[Opening RECORD SET section]

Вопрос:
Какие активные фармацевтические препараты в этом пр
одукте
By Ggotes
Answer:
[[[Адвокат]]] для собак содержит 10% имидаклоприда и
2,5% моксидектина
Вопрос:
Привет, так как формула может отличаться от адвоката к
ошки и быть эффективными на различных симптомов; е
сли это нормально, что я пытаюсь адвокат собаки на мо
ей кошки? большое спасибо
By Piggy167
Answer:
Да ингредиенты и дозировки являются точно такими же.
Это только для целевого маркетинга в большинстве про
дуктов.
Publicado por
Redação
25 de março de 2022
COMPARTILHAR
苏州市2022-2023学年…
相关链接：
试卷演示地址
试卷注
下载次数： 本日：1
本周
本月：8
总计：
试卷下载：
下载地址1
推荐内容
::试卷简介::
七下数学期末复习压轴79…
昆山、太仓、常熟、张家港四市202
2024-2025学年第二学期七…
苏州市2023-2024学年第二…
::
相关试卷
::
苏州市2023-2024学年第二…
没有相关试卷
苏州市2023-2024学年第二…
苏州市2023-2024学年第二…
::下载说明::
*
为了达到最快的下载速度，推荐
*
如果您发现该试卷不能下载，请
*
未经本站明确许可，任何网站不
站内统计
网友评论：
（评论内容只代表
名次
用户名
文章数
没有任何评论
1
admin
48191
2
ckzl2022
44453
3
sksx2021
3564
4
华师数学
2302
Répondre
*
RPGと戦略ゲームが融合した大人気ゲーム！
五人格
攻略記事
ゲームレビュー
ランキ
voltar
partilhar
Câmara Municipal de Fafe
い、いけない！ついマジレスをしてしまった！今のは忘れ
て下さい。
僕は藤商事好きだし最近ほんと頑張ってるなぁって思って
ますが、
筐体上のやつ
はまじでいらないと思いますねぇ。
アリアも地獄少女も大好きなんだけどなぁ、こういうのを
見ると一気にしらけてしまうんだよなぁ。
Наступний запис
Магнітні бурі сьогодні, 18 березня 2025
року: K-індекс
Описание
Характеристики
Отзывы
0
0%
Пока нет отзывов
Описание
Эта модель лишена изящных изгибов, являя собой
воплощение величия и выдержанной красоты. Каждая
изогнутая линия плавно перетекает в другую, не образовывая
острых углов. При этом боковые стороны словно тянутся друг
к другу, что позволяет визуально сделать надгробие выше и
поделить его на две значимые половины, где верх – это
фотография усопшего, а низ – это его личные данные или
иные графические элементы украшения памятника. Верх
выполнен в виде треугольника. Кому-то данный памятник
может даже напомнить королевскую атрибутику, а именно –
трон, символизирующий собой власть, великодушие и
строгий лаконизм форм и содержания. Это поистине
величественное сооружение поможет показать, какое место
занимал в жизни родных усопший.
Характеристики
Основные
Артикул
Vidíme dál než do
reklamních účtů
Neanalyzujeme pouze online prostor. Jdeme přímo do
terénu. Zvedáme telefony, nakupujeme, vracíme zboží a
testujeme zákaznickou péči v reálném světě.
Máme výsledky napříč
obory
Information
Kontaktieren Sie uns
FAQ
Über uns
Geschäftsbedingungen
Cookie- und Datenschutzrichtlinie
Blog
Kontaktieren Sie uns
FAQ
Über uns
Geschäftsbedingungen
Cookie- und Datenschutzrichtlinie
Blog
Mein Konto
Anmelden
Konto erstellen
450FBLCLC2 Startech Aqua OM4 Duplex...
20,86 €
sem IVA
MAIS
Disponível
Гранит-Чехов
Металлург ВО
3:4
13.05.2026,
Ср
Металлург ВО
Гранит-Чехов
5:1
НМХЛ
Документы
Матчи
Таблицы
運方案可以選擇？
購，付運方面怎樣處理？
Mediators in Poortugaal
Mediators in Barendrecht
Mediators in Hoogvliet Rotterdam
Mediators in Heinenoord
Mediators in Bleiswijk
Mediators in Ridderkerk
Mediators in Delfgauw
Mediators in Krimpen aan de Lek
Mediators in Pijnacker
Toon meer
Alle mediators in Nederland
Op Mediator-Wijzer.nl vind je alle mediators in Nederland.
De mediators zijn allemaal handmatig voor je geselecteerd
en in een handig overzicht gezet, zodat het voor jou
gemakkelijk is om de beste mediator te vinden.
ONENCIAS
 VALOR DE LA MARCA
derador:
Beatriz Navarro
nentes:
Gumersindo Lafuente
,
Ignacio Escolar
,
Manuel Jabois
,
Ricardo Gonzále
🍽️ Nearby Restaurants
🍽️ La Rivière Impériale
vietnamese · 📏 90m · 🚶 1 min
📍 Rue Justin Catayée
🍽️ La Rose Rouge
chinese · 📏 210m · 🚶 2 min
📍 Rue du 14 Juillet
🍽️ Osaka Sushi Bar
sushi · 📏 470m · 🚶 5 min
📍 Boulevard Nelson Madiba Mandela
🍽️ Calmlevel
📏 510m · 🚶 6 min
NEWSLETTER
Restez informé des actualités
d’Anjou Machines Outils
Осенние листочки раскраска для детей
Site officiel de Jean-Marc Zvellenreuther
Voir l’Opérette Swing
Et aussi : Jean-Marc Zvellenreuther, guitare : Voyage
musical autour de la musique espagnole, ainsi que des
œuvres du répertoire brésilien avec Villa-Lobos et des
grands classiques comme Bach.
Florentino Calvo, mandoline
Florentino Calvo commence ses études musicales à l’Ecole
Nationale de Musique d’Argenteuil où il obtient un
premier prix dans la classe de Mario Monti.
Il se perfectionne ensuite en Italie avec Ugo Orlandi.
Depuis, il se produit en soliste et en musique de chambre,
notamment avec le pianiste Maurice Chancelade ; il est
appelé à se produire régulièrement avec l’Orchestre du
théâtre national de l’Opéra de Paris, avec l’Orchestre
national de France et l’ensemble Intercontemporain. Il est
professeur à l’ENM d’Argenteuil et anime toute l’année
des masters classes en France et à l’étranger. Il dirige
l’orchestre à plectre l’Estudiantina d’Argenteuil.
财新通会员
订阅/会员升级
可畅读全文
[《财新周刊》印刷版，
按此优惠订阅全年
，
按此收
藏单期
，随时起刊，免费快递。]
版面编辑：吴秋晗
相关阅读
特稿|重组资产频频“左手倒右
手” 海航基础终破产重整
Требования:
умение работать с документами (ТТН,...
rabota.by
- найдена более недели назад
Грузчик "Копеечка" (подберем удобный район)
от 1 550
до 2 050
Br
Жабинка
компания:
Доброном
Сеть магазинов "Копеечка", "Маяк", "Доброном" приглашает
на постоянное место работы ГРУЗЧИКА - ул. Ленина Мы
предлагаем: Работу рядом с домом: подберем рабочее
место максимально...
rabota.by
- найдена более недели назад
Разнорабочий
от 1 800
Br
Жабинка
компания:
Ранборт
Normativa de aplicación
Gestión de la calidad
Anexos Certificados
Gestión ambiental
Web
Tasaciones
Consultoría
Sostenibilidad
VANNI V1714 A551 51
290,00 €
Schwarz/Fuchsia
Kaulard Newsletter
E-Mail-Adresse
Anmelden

[Closing RECORD SET section]

* **WORK TO BE COMPLETED**: Show the data once more, exactly as it was written.

* **YOUR RESPONSE**:
Вопрос:
Какие активные фармацевтические препараты в этом пр
одукте
By Ggotes
Answer:
[[[Адвокат]]] для собак содержит 10% имидаклоприда и
2,5% моксидектина
Вопрос:
Привет, так как формула может отличаться от адвоката к
ошки и быть эффективными на различных симптомов; е
сли это нормально, что я пытаюсь адвокат собаки на мо
ей кошки? большое спасибо
By Piggy167
Answer:
Да ингредиенты и дозировки являются точно такими же.
Это только для целевого маркетинга в большинстве про
дуктов.
Publicado por
Redação
25 de março de 2022
COMPARTILHAR
苏州市2022-2023学年…
相关链接：
试卷演示地址
试卷注
下载次数： 本日：1
本周
本月：8
总计：
试卷下载：
下载地址1
推荐内容
::试卷简介::
七下数学期末复习压轴79…
昆山、太仓、常熟、张家港四市202
2024-2025学年第二学期七…
苏州市2023-2024学年第二…
::
相关试卷
::
苏州市2023-2024学年第二…
没有相关试卷
苏州市2023-2024学年第二…
苏州市2023-2024学年第二…
::下载说明::
*
为了达到最快的下载速度，推荐
*
如果您发现该试卷不能下载，请
*
未经本站明确许可，任何网站不
站内统计
网友评论：
（评论内容只代表
名次
用户名
文章数
没有任何评论
1
admin
48191
2
ckzl2022
44453
3
sksx2021
3564
4
华师数学
2302
Répondre
*
RPGと戦略ゲームが融合した大人気ゲーム！
五人格
攻略記事
ゲームレビュー
ランキ
voltar
partilhar
Câmara Municipal de Fafe
い、いけない！ついマジレスをしてしまった！今のは忘れ
て下さい。
僕は藤商事好きだし最近ほんと頑張ってるなぁって思って
ますが、
筐体上のやつ
はまじでいらないと思いますねぇ。
アリアも地獄少女も大好きなんだけどなぁ、こういうのを
見ると一気にしらけてしまうんだよなぁ。
Наступний запис
Магнітні бурі сьогодні, 18 березня 2025
року: K-індекс
Описание
Характеристики
Отзывы
0
0%
Пока нет отзывов
Описание
Эта модель лишена изящных изгибов, являя собой
воплощение величия и выдержанной красоты. Каждая
изогнутая линия плавно перетекает в другую, не образовывая
острых углов. При этом боковые стороны словно тянутся друг
к другу, что позволяет визуально сделать надгробие выше и
поделить его на две значимые половины, где верх – это
фотография усопшего, а низ – это его личные данные или
иные графические элементы украшения памятника. Верх
выполнен в виде треугольника. Кому-то данный памятник
может даже напомнить королевскую атрибутику, а именно –
трон, символизирующий собой власть, великодушие и
строгий лаконизм форм и содержания. Это поистине
величественное сооружение поможет показать, какое место
занимал в жизни родных усопший.
Характеристики
Основные
Артикул
Vidíme dál než do
reklamních účtů
Neanalyzujeme pouze online prostor. Jdeme přímo do
terénu. Zvedáme telefony, nakupujeme, vracíme zboží a
testujeme zákaznickou péči v reálném světě.
Máme výsledky napříč
obory
Information
Kontaktieren Sie uns
FAQ
Über uns
Geschäftsbedingungen
Cookie- und Datenschutzrichtlinie
Blog
Kontaktieren Sie uns
FAQ
Über uns
Geschäftsbedingungen
Cookie- und Datenschutzrichtlinie
Blog
Mein Konto
Anmelden
Konto erstellen
450FBLCLC2 Startech Aqua OM4 Duplex...
20,86 €
sem IVA
MAIS
Disponível
Гранит-Чехов
Металлург ВО
3:4
13.05.2026,
Ср
Металлург ВО
Гранит-Чехов
5:1
НМХЛ
Документы
Матчи
Таблицы
運方案可以選擇？
購，付運方面怎樣處理？
Mediators in Poortugaal
Mediators in Barendrecht
Mediators in Hoogvliet Rotterdam
Mediators in Heinenoord
Mediators in Bleiswijk
Mediators in Ridderkerk
Mediators in Delfgauw
Mediators in Krimpen aan de Lek
Mediators in Pijnacker
Toon meer
Alle mediators in Nederland
Op Mediator-Wijzer.nl vind je alle mediators in Nederland.
De mediators zijn allemaal handmatig voor je geselecteerd
en in een handig overzicht gezet, zodat het voor jou
gemakkelijk is om de beste mediator te vinden.
ONENCIAS
 VALOR DE LA MARCA
derador:
Beatriz Navarro
nentes:
Gumersindo Lafuente
,
Ignacio Escolar
,
Manuel Jabois
,
Ricardo Gonzále
🍽️ Nearby Restaurants
🍽️ La Rivière Impériale
vietnamese · 📏 90m · 🚶 1 min
📍 Rue Justin Catayée
🍽️ La Rose Rouge
chinese · 📏 210m · 🚶 2 min
📍 Rue du 14 Juillet
🍽️ Osaka Sushi Bar
sushi · 📏 470m · 🚶 5 min
📍 Boulevard Nelson Madiba Mandela
🍽️ Calmlevel
📏 510m · 🚶 6 min
NEWSLETTER
Restez informé des actualités
d’Anjou Machines Outils
Осенние листочки раскраска для детей
Site officiel de Jean-Marc Zvellenreuther
Voir l’Opérette Swing
Et aussi : Jean-Marc Zvellenreuther, guitare : Voyage
musical autour de la musique espagnole, ainsi que des
œuvres du répertoire brésilien avec Villa-Lobos et des
grands classiques comme Bach.
Florentino Calvo, mandoline
Florentino Calvo commence ses études musicales à l’Ecole
Nationale de Musique d’Argenteuil où il obtient un
premier prix dans la classe de Mario Monti.
Il se perfectionne ensuite en Italie avec Ugo Orlandi.
Depuis, il se produit en soliste et en musique de chambre,
notamment avec le pianiste Maurice Chancelade ; il est
appelé à se produire régulièrement avec l’Orchestre du
théâtre national de l’Opéra de Paris, avec l’Orchestre
national de France et l’ensemble Intercontemporain. Il est
professeur à l’ENM d’Argenteuil et anime toute l’année
des masters classes en France et à l’étranger. Il dirige
l’orchestre à plectre l’Estudiantina d’Argenteuil.
财新通会员
订阅/会员升级
可畅读全文
[《财新周刊》印刷版，
按此优惠订阅全年
，
按此收
藏单期
，随时起刊，免费快递。]
版面编辑：吴秋晗
相关阅读
特稿|重组资产频频“左手倒右
手” 海航基础终破产重整
Требования:
умение работать с документами (ТТН,...
rabota.by
- найдена более недели назад
Грузчик "Копеечка" (подберем удобный район)
от 1 550
до 2 050
Br
Жабинка
компания:
Доброном
Сеть магазинов "Копеечка", "Маяк", "Доброном" приглашает
на постоянное место работы ГРУЗЧИКА - ул. Ленина Мы
предлагаем: Работу рядом с домом: подберем рабочее
место максимально...
rabota.by
- найдена более недели назад
Разнорабочий
от 1 800
Br
Жабинка
компания:
Ранборт
Normativa de aplicación
Gestión de la calidad
Anexos Certificados
Gestión ambiental
Web
Tasaciones
Consultoría
Sostenibilidad
VANNI V1714 A551 51
290,00 €
Schwarz/Fuchsia
Kaulard Newsletter
E-Mail-Adresse
Anmelden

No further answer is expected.